[Bug] Arrange Event Attendees by Priority - Solution Does Not Preserve Relative Order

[akashsv01]

Hello CodePath team,

While working through TIP103 Unit 3, I noticed that the solution provided for the "Arrange Event Attendees by Priority" problem does not preserve the relative order within each priority group, which contradicts the problem statement.

The problem statement states that the output is the attendees list rearranged such that attendees with lower priority appear first, followed by those with the exact priority, and finally those with higher priority, while preserving the relative order within each group.

Issue with Current Solution:
The provided solution uses the Dutch National Flag algorithm with in-place swapping.
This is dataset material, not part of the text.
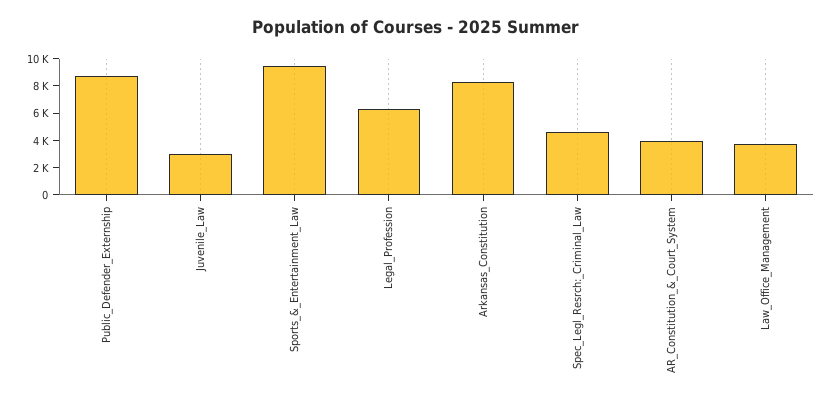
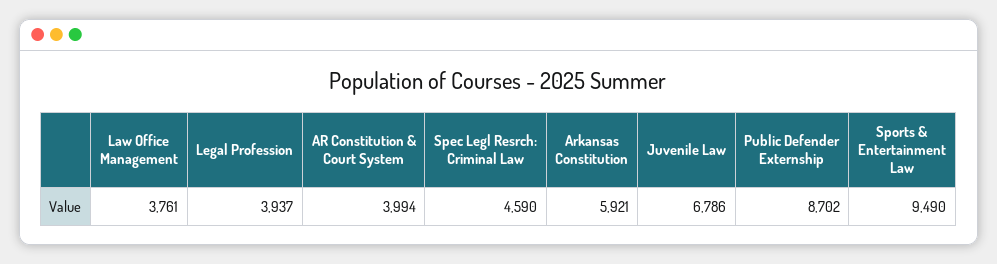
Juvenile_Law: 3000 -> 6786
Legal_Profession: 6000 -> 3937
Arkansas_Constitution: 8000 -> 5921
While this is O(1) space and O(n) time, swapping inherently disrupts relative order because elements get "teleported" across the array without respecting their original sequence.

Example Cases Where Current Solution Fails:

Example 1:
attendees = [5, 1, 8, 3, 9, 2]
priority = 4

# Expected (preserving relative order):
# Less than 4: [1, 3, 2] (original order preserved)
# Equal to 4: []
# Greater than 4: [5, 8, 9] (original order preserved)
# Result: [1, 3, 2, 5, 8, 9]

# Current solution produces: [2, 1, 3, 5, 9, 8]
# Less-than group is [2, 1, 3] instead of [1, 3, 2] ❌
# Greater-than group is [5, 9, 8] instead of [5, 8, 9] ❌

Example 2:
attendees = [4, 1, 3, 2, 5]
priority = 3

# Expected (preserving relative order):
# Less than 3: [1, 2]
# Equal to 3: [3]
# Greater than 3: [4, 5]
# Result: [1, 2, 3, 4, 5]

# Current solution produces: [2, 1, 3, 4, 5]
# Less-than group is [2, 1] instead of [1, 2] ❌

Example 3:
attendees = [6, 4, 2, 4, 8, 1]
priority = 4

# Expected (preserving relative order):
# Less than 4: [2, 1]
# Equal to 4: [4, 4]
# Greater than 4: [6, 8]
# Result: [2, 1, 4, 4, 6, 8]

# Current solution does not guarantee this order
# Current solution produces: [1, 2, 4, 4, 6, 8]
# Less-than group is [1, 2] instead of [2, 1] ❌

Proposed Fix:
To preserve relative order, we need to use a stable partitioning approach with O(n) extra space:

def arrange_attendees_by_priority(attendees, priority):
    less = []
    equal = []
    greater = []
    
    for attendee in attendees:
        if attendee < priority:
            less.append(attendee)
        elif attendee == priority:
            equal.append(attendee)
        else:
            greater.append(attendee)
    
    return less + equal + greater

Thanks for all the great content - happy to discuss further!

Best Regards,
Akash S Vora